━━ Data extract
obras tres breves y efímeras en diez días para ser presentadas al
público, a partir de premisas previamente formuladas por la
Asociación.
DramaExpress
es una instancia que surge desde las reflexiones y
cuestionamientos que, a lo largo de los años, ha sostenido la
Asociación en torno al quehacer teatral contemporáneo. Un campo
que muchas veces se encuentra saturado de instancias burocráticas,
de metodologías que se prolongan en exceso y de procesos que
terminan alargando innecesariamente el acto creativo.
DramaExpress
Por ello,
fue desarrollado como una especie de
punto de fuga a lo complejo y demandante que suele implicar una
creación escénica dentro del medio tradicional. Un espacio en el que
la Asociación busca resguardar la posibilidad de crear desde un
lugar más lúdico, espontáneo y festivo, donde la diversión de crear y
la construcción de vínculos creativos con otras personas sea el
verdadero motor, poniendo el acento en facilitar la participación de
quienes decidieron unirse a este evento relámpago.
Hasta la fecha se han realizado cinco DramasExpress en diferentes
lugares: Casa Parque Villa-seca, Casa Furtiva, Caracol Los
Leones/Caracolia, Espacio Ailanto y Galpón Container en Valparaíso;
━━━━
[Exercise goal] Search the entries above for the word "crear", and copy every line where it occurs.

[Answer space]
la Asociación busca resguardar la posibilidad de crear desde un
lugar más lúdico, espontáneo y festivo, donde la diversión de crear y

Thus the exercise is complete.